Wan2.2 VBVR: Consistent Controlled Motion Video Generation

 

 

If you look at how fast AI has evolved, it's honestly impressive. But here is the catch, almost all of this intelligence lives in text.  Even video models have made huge strides too. They can generate stunning, realistic visuals. But when it comes to actually understanding what's happening in a video, things start to fall apart. VBVR(Very Big Video Reasoing) model technique fix this problem. It doesnot just process frames, but actually understands how things evolve across time.

This is because reasoning in videos is not just about recognizing objects. It's about understanding time, motion, interactions, and cause and effect. And right now, we simply donot have the right tools or data to train models for that.  In short, AI can see and talk, but it still struggles to reason about what it sees over time. 

VBVR video generation framework showcase
VBVR video generation framework showcase


Unlike text, video naturally captures spatial structure, motion, and continuity, making it a perfect medium for building more intuitive, human-like reasoning systems. If done right, this could unlock a whole new level of intelligence in AI.

VBVR model suit is trained on a massive dataset with over 1 million video clips and 2 million images. Around 200 carefully designed reasoning tasks. Roughly 1000x larger than existing datasets. But it is not just about size. More detailed insights can be found by accessing their research paper. The dataset is built on a thoughtful framework inspired by human cognition, focusing on five core reasoning pillars- Abstraction, Knowledge, Spatial understanding, Perception, Transformation.

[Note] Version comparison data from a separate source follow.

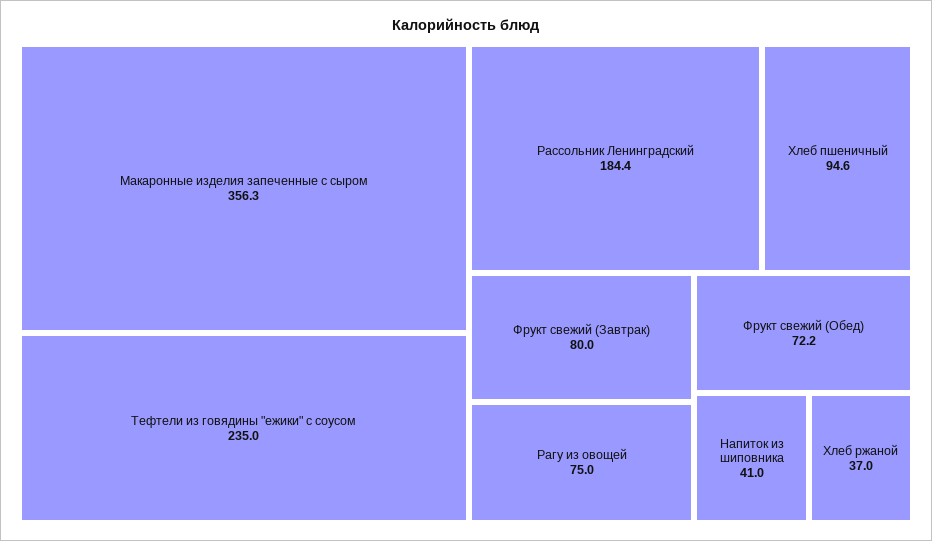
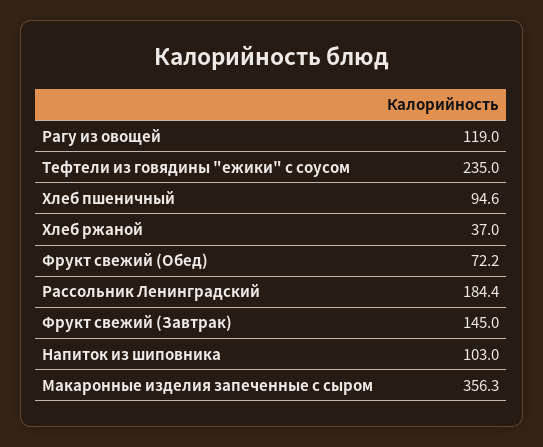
  {
    "Макаронные изделия запеченные с сыром": 356.3,
    "Тефтели из говядины \"ежики\" с соусом": 235,
    "Рассольник Ленинградский": 184.4,
    "Хлеб пшеничный": 94.6,
-   "Фрукт свежий (Завтрак)": 80,
+   "Фрукт свежий (Завтрак)": 145,
-   "Рагу из овощей": 75,
+   "Рагу из овощей": 119,
    "Фрукт свежий (Обед)": 72.2,
-   "Напиток из шиповника": 41,
+   "Напиток из шиповника": 103,
    "Хлеб ржаной": 37
  }

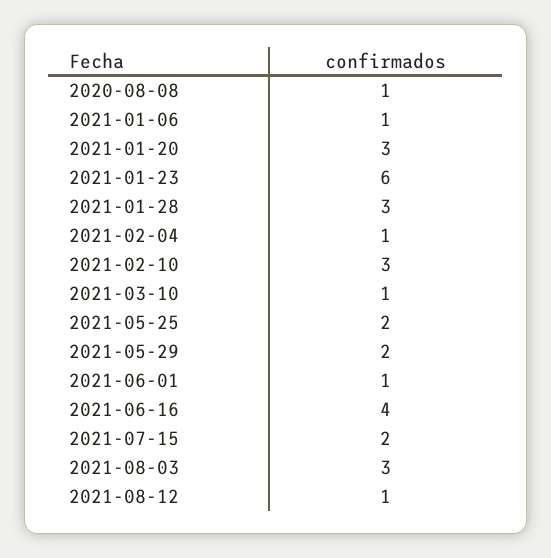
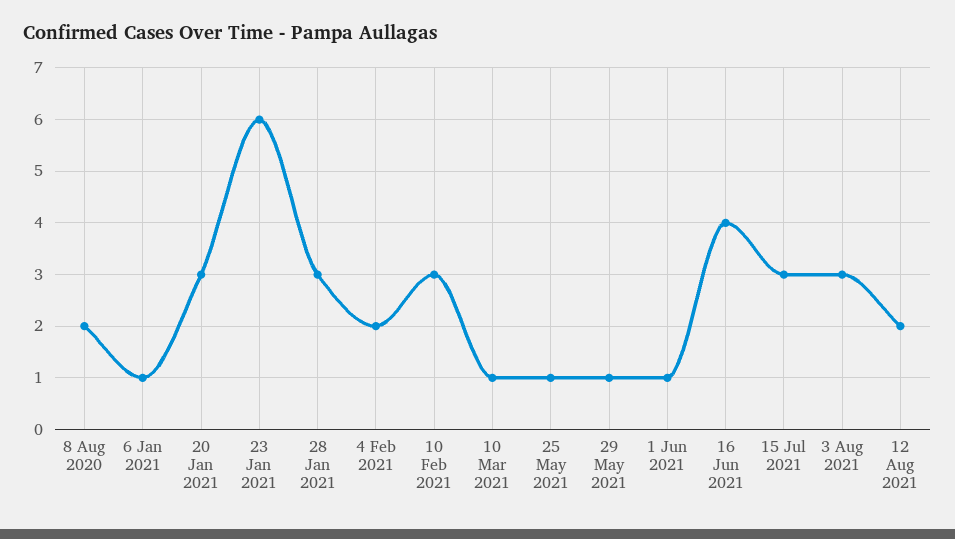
  {
-   "2020-08-08": 1,
+   "2020-08-08": 2,
    "2021-01-06": 1,
    "2021-01-20": 3,
    "2021-01-23": 6,
    "2021-01-28": 3,
-   "2021-02-04": 1,
+   "2021-02-04": 2,
    "2021-02-10": 3,
    "2021-03-10": 1,
-   "2021-05-25": 2,
+   "2021-05-25": 1,
-   "2021-05-29": 2,
+   "2021-05-29": 1,
    "2021-06-01": 1,
    "2021-06-16": 4,
-   "2021-07-15": 2,
+   "2021-07-15": 3,
    "2021-08-03": 3,
-   "2021-08-12": 1
+   "2021-08-12": 2
  }

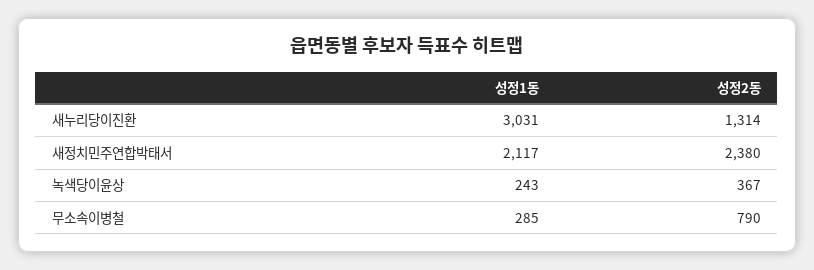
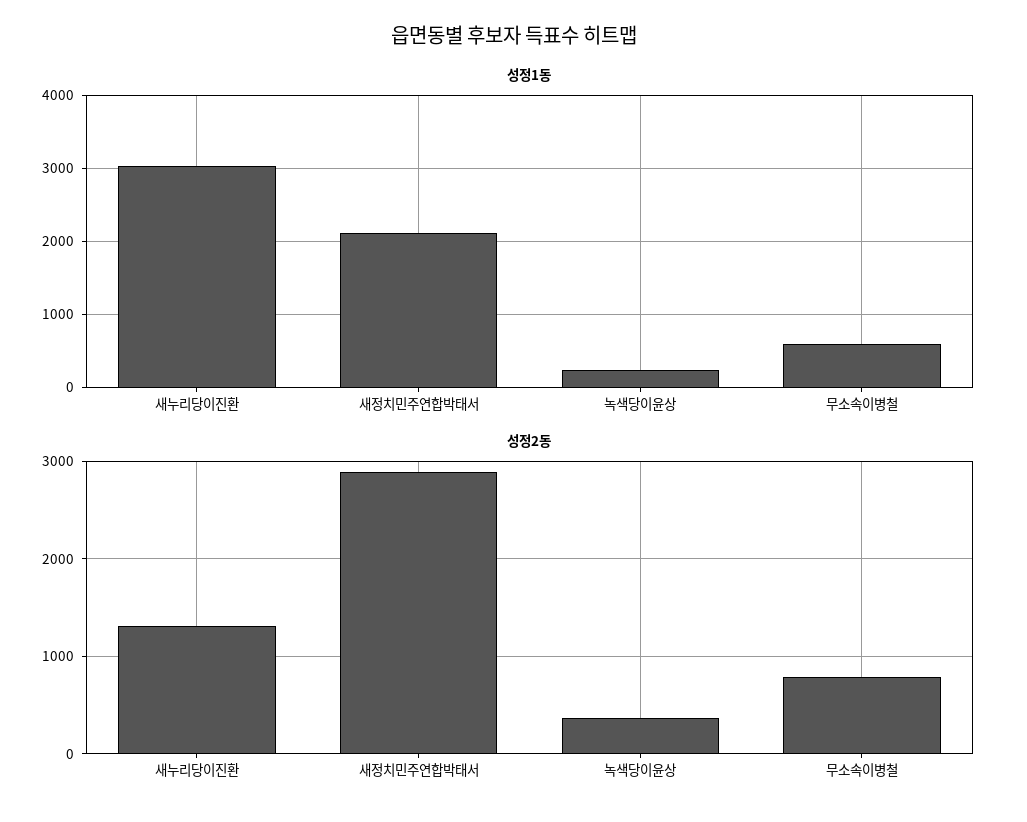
  {
    "성정1동": {
      "새누리당이진환": 3031,
      "새정치민주연합박태서": 2117,
      "녹색당이윤상": 243,
-     "무소속이병철": 285
+     "무소속이병철": 600
    },
    "성정2동": {
      "새누리당이진환": 1314,
-     "새정치민주연합박태서": 2380,
+     "새정치민주연합박태서": 2900,
      "녹색당이윤상": 367,
      "무소속이병철": 790
    }
  }

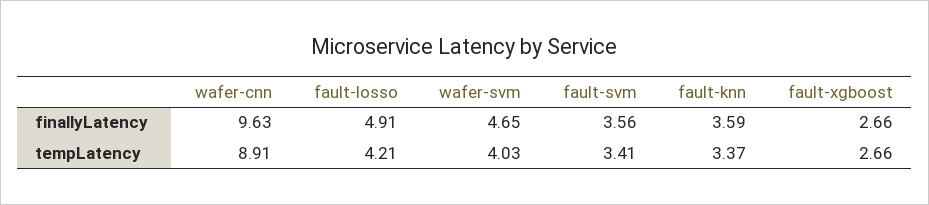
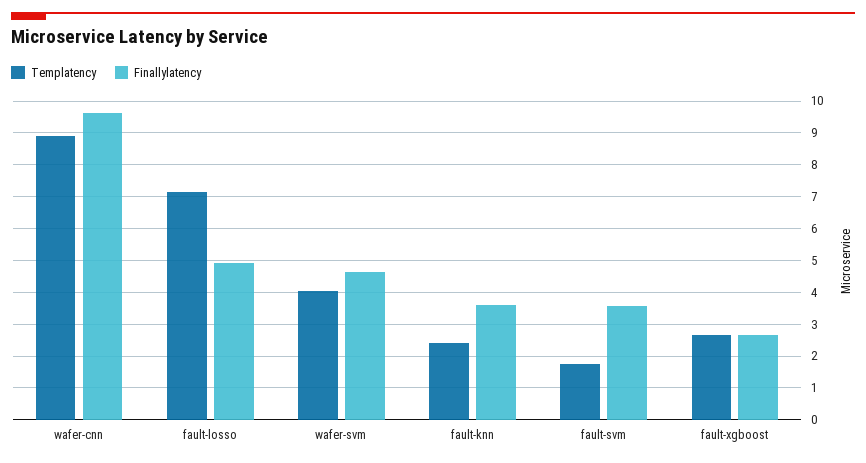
  {
    "finallyLatency": {
      "wafer-cnn": 9.63,
      "fault-losso": 4.91,
      "wafer-svm": 4.65,
      "fault-svm": 3.56,
      "fault-knn": 3.59,
      "fault-xgboost": 2.66
    },
    "tempLatency": {
      "wafer-cnn": 8.91,
-     "fault-losso": 4.21,
+     "fault-losso": 7.2,
      "wafer-svm": 4.03,
-     "fault-svm": 3.41,
+     "fault-svm": 1.8,
-     "fault-knn": 3.37,
+     "fault-knn": 2.4,
      "fault-xgboost": 2.66
    }
  }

Researchers also introduced VBVR-Bench, an evaluation system that moves away from vague, model-based scoring and instead uses rule-based, human-aligned methods. This makes results more reliable, interpretable, and reproducible.

 

Installation

1. First, do the ComfyUI installation if not yet. Older user need to update ComfyUI from the Manager by selecting Update All option.

2. As the workflow is based on basic Wan2.2 I2V model. Make sure you have the basic Wan 2.2 Image to Video workflow already setup. 

3. Now, download Wan2.2 VBVR model. There are multiple model variants to choose from. Download the one that support your system requirements:

Wan2.2 VBVR fp8 and bf16

(a) Wan 2.2 VBVR High & Low (FP8) by LiconStudio- atleast 16-24GB VRAM required
(b) Wan 2.2 VBVR High & Low (BF16) by LiconStudio- atleast 24GB VRAM required

Save this into ComfyUI/models/diffusion_models folder.

4. There is also another way to take the model advantage is by using VBVR lora based model with basic Wan2.2 I2V High+Low model. 

 Wan 2.2 VBVR (FP16) by kijai

 Wan 2.2 VBVR (FP16) by linconstudio

You can download the Wan 2.2 VBVR (FP16) Lora by Kijai or Wan 2.2 VBVR lora by LiconStudio. Then, save it inside ComfyUI/models/loras folder.

5. Restart and refresh ComfyUI to take effect.

Workflow 

1. Download the workflow (Wan2.2_VBVR.json) from our Hugging Face repository. The workflow includes both types:
(a) Wan2.2 + VBVR (use as the independent diffusion model) 

(b) Wan2.2 + VBVR Lora (use this as lora with basic Wan2.2 High+Low I2V model) and 

(c) Wan 2.2 without VBVR lora


2. Drag and drop into ComfyUI. Install the missing red nodes if unavailable from the Manager. Restart and refresh ComfyUI.

3. If using Wan2.2 + VBVR model, load the Wan2.2 VBVR High and Low model using Wan Video model loader node. 

Another way explained above, if using Kijai's Wan2.2 VBVR High64 rank Lora into Wan Video Lora select node, then you also need Wan2.2 basic I2V High+Low model loaded using Wan video model loader node.

4. Load the image into Load Image node.  Load other basic models (text encoders, vae etc) into their respective node. 
Settings:
Motion Amplitude-1.20 to 1.5 (More will add extra motion but can be unstable)

5. Put detailed prompt into prompt box and hit Run to start generation.

 

wan 2.2 VBVR testing

 Test 1

 

wan 2.2 VBVR test

Test 2 

 

Conclusion

We have already seen how scaling data and models transformed language AI. VBVR suggests we might be entering a similar phase for video-based intelligence.  But there is also a reality check here, just making bigger models is not worth anymore. 

What matters now is better data, better structure, and better evaluation.  VBVR does not just throw more data at the problem, it creates a systematic way to study reasoning itself.  

If this direction continues, we are not just looking at better video models, we are looking at AI that understands the physical world more like humans do.  And thats where things get really interesting.